The internet is broken by design. Its degradation is not a bug or a nostalgic illusion, but the predictable outcome of centralized platform economics.
On The Ezra Klein Show, Tim Wu and Cory Doctorow diagnose the structural rot. Wu frames it as extraction, where monopolistic platforms capture wealth far beyond the value they create. Doctorow labels the user-facing experience "enshittification," a systematic process where platforms first deliver value to users, then divert it to business customers, and finally siphon it for shareholders.
This shift is logical for a captured market. Platforms treat locked-in users as assets to be monetized, not communities to be served.
The resulting fatalism is a key symptom. Early web problems felt solvable by the community. Today's issues feel baked-in and immutable, a direct consequence of corporate control.
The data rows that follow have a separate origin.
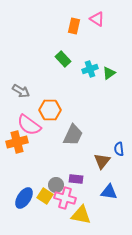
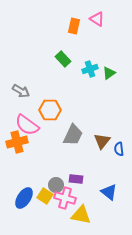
pink semicircle: moved 2 px left
brown triangle: moved 20 px up
blue triangle: rotated 30 degrees clockwise
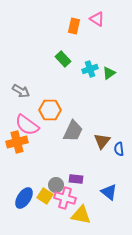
gray trapezoid: moved 4 px up
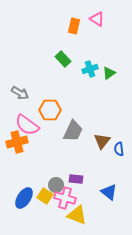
gray arrow: moved 1 px left, 2 px down
yellow triangle: moved 4 px left; rotated 10 degrees clockwise
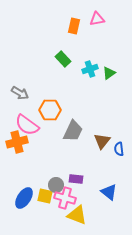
pink triangle: rotated 42 degrees counterclockwise
yellow square: rotated 21 degrees counterclockwise
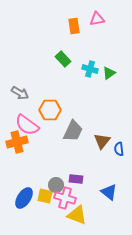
orange rectangle: rotated 21 degrees counterclockwise
cyan cross: rotated 35 degrees clockwise
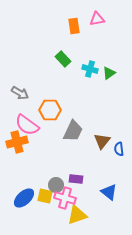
blue ellipse: rotated 15 degrees clockwise
yellow triangle: rotated 40 degrees counterclockwise
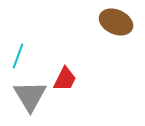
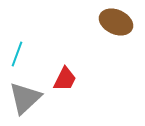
cyan line: moved 1 px left, 2 px up
gray triangle: moved 5 px left, 2 px down; rotated 18 degrees clockwise
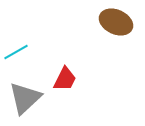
cyan line: moved 1 px left, 2 px up; rotated 40 degrees clockwise
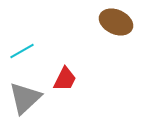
cyan line: moved 6 px right, 1 px up
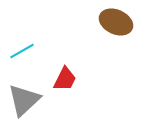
gray triangle: moved 1 px left, 2 px down
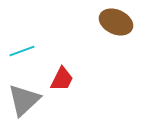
cyan line: rotated 10 degrees clockwise
red trapezoid: moved 3 px left
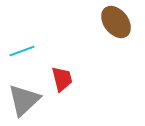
brown ellipse: rotated 28 degrees clockwise
red trapezoid: rotated 40 degrees counterclockwise
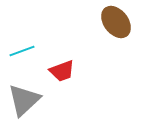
red trapezoid: moved 8 px up; rotated 84 degrees clockwise
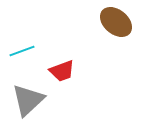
brown ellipse: rotated 12 degrees counterclockwise
gray triangle: moved 4 px right
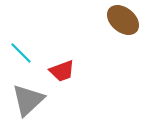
brown ellipse: moved 7 px right, 2 px up
cyan line: moved 1 px left, 2 px down; rotated 65 degrees clockwise
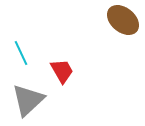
cyan line: rotated 20 degrees clockwise
red trapezoid: rotated 100 degrees counterclockwise
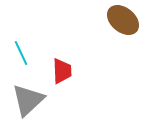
red trapezoid: rotated 28 degrees clockwise
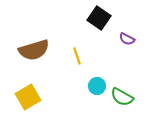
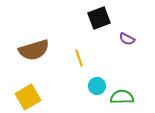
black square: rotated 35 degrees clockwise
yellow line: moved 2 px right, 2 px down
green semicircle: rotated 150 degrees clockwise
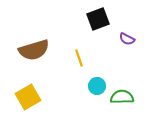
black square: moved 1 px left, 1 px down
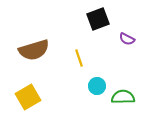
green semicircle: moved 1 px right
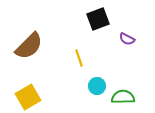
brown semicircle: moved 5 px left, 4 px up; rotated 28 degrees counterclockwise
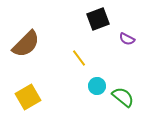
brown semicircle: moved 3 px left, 2 px up
yellow line: rotated 18 degrees counterclockwise
green semicircle: rotated 40 degrees clockwise
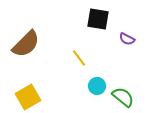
black square: rotated 30 degrees clockwise
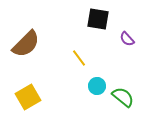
purple semicircle: rotated 21 degrees clockwise
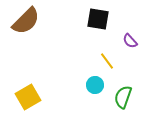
purple semicircle: moved 3 px right, 2 px down
brown semicircle: moved 23 px up
yellow line: moved 28 px right, 3 px down
cyan circle: moved 2 px left, 1 px up
green semicircle: rotated 110 degrees counterclockwise
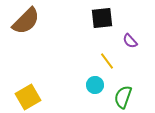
black square: moved 4 px right, 1 px up; rotated 15 degrees counterclockwise
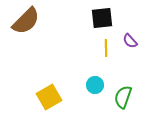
yellow line: moved 1 px left, 13 px up; rotated 36 degrees clockwise
yellow square: moved 21 px right
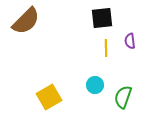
purple semicircle: rotated 35 degrees clockwise
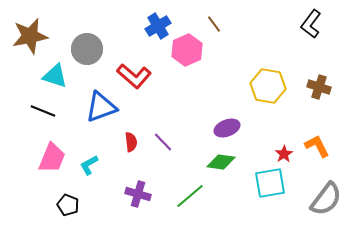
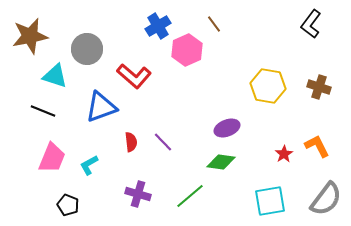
cyan square: moved 18 px down
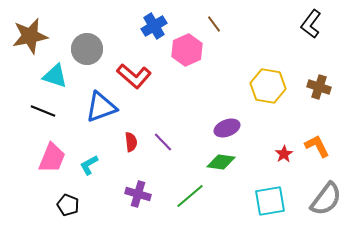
blue cross: moved 4 px left
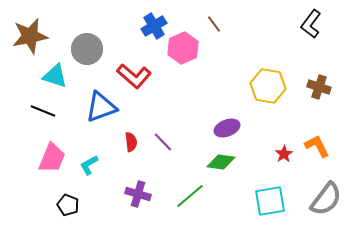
pink hexagon: moved 4 px left, 2 px up
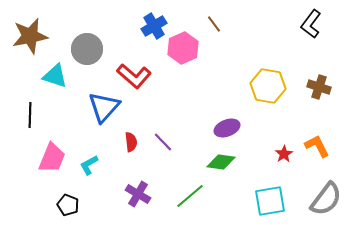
blue triangle: moved 3 px right; rotated 28 degrees counterclockwise
black line: moved 13 px left, 4 px down; rotated 70 degrees clockwise
purple cross: rotated 15 degrees clockwise
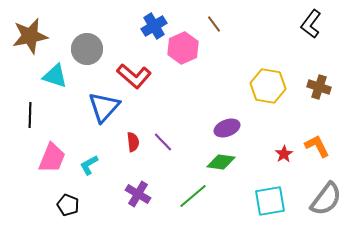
red semicircle: moved 2 px right
green line: moved 3 px right
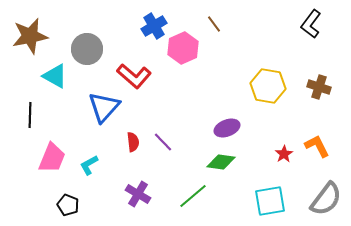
cyan triangle: rotated 12 degrees clockwise
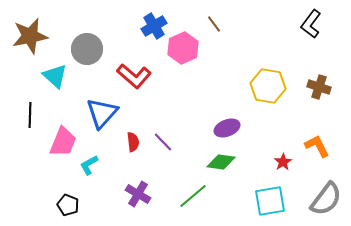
cyan triangle: rotated 12 degrees clockwise
blue triangle: moved 2 px left, 6 px down
red star: moved 1 px left, 8 px down
pink trapezoid: moved 11 px right, 16 px up
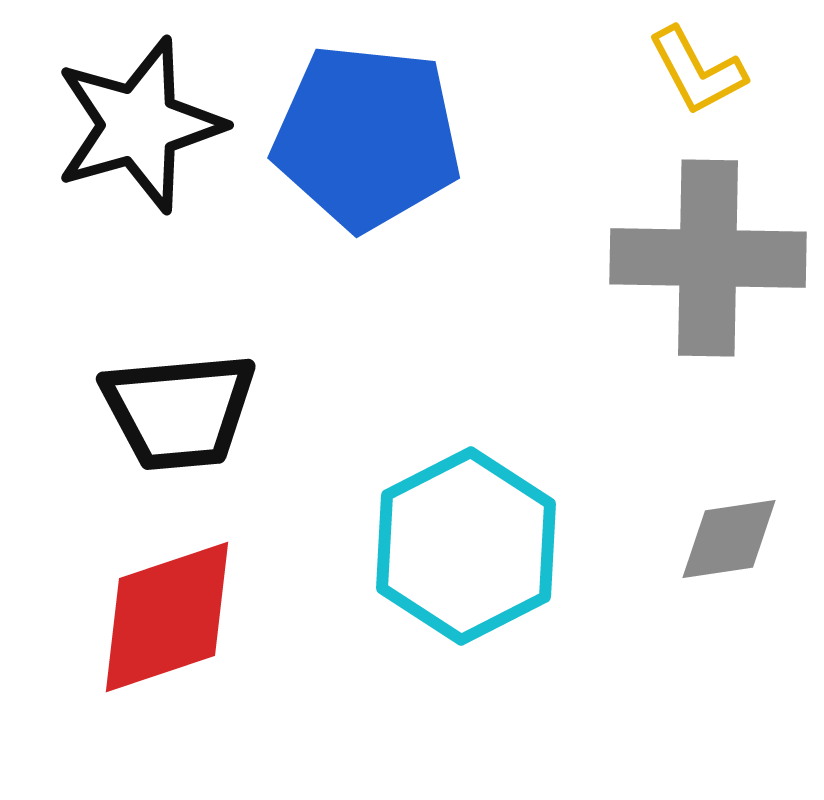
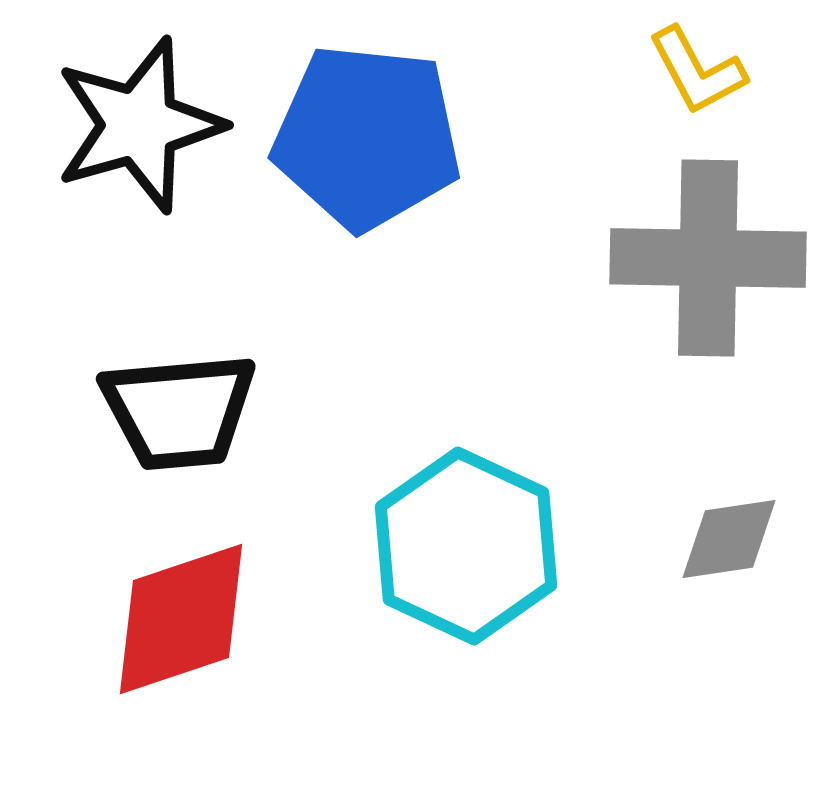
cyan hexagon: rotated 8 degrees counterclockwise
red diamond: moved 14 px right, 2 px down
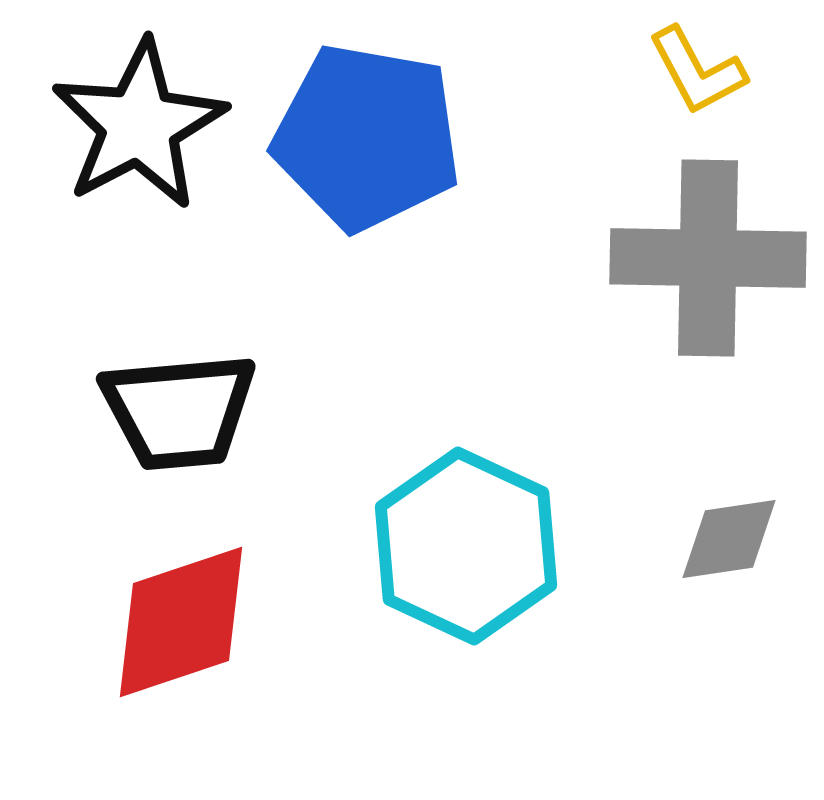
black star: rotated 12 degrees counterclockwise
blue pentagon: rotated 4 degrees clockwise
red diamond: moved 3 px down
Resistance starts with rejecting technological determinism. The fight is to restore competition and user agency, breaking the cycle where dominance inevitably leads to abuse. It is about building alternatives to the distorted mirror monopolies have built.
Cory Doctorow, The Ezra Klein Show:
- I think when I was a lurker on the early internet and I saw things that sucked, I would think someone's going to fix this and maybe it could be me.
- And now when I see bad things on the internet, I'm like, this is by design and it cannot be fixed because you would be violating the rules if you even tried.